Trisna Nataliansyah sebagai narasumber yang menjabat sebagai Ragional Retail Banking Manager Ragion V Jawa 2 PT, Bank Syariah Mandiri, mengatakan “ Indonesia harus mampu memanfaatkan peluang yang ada dari adanya fintech ini, ada beberapa peluang yang dapat di kembangkan di Indonesia seperti : Semakin banyaknya fintech company yang berkembang di Indonesia dimana ekspor Indonesia 20% adalah dari industri halal terutama dalam bidang makanan/halal food ini dikarenakan di Indonesia 85% penduduknya adalah muslim, hal ini yang perlu dimanfaatkan untuk memajukan prekonomian Indonesia.

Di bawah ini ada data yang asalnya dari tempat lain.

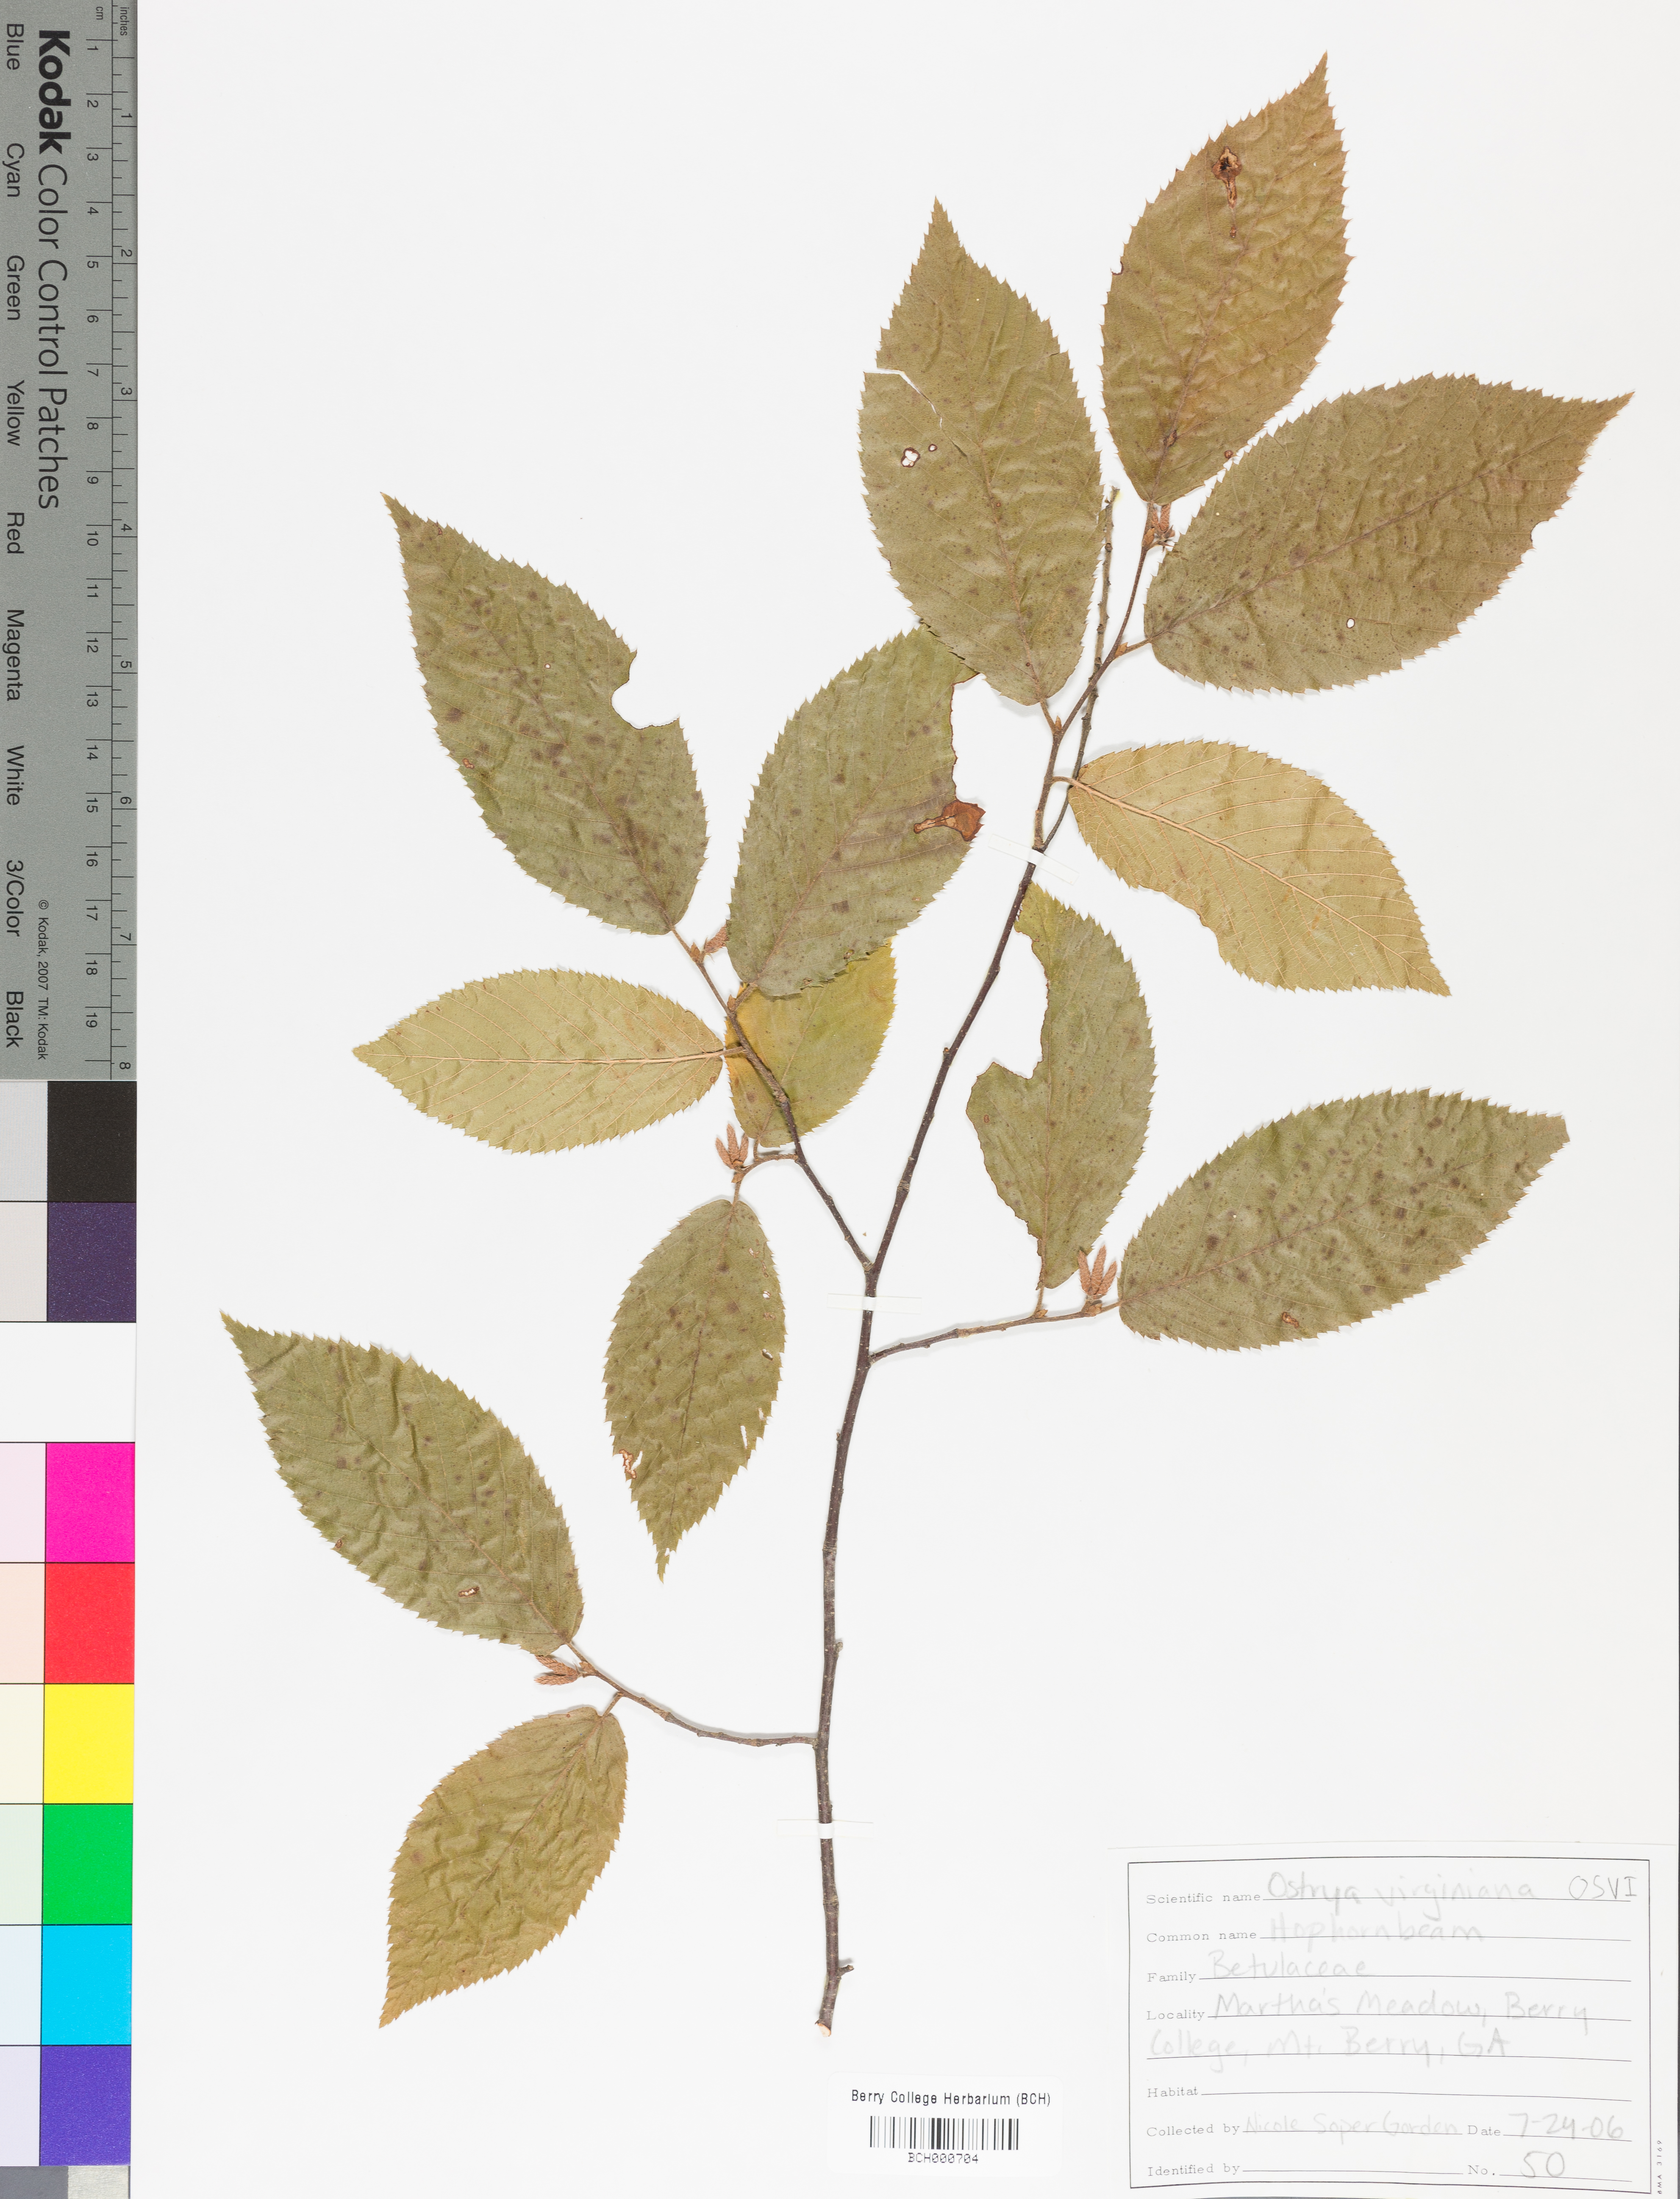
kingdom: Plantae
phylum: Tracheophyta
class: Magnoliopsida
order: Fagales
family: Betulaceae
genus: Ostrya
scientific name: Ostrya virginiana
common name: Ironwood
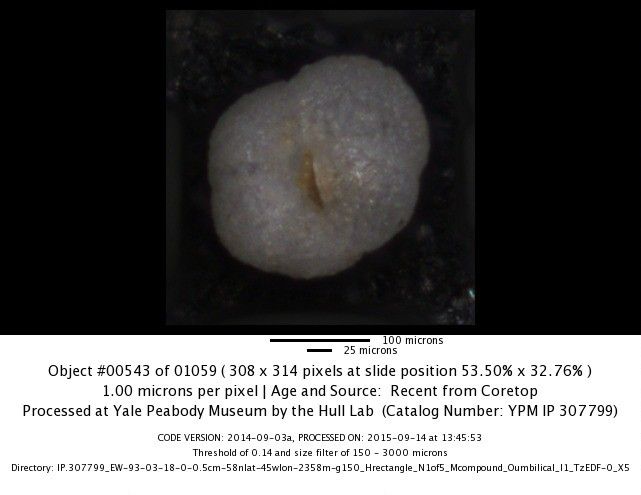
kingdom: Chromista
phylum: Foraminifera
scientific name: Foraminifera
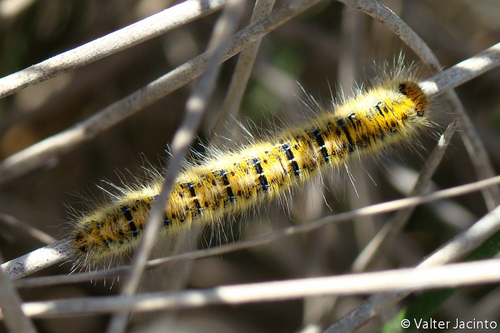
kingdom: Animalia
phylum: Arthropoda
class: Insecta
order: Lepidoptera
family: Lasiocampidae
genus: Lasiocampa
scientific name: Lasiocampa trifolii
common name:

Sedangkan Dr. Puji Handayani. S. E, M. M, Ak, Ca, Cma, CSRS, ketua Ikatan Akuntan Indoneia (IAI) Sebagai narasumber kedua menyampaikan kepada peserta seminar, “ Penyelenggaraan e-commerce juga dapat menjadi peluang dimana kebanyakan tranksaksi e-commerce kebanyakan melalui perbankan seperti Tokopedia dimana disini komsumen ingin mendapatkan kemudahan dalam melakukan transaksi dan Indonesia berpotensi besar untuk menjadi negara dengan tingkat kemajuan digital yang tinggi.” (Pewarta/Nisa Mei).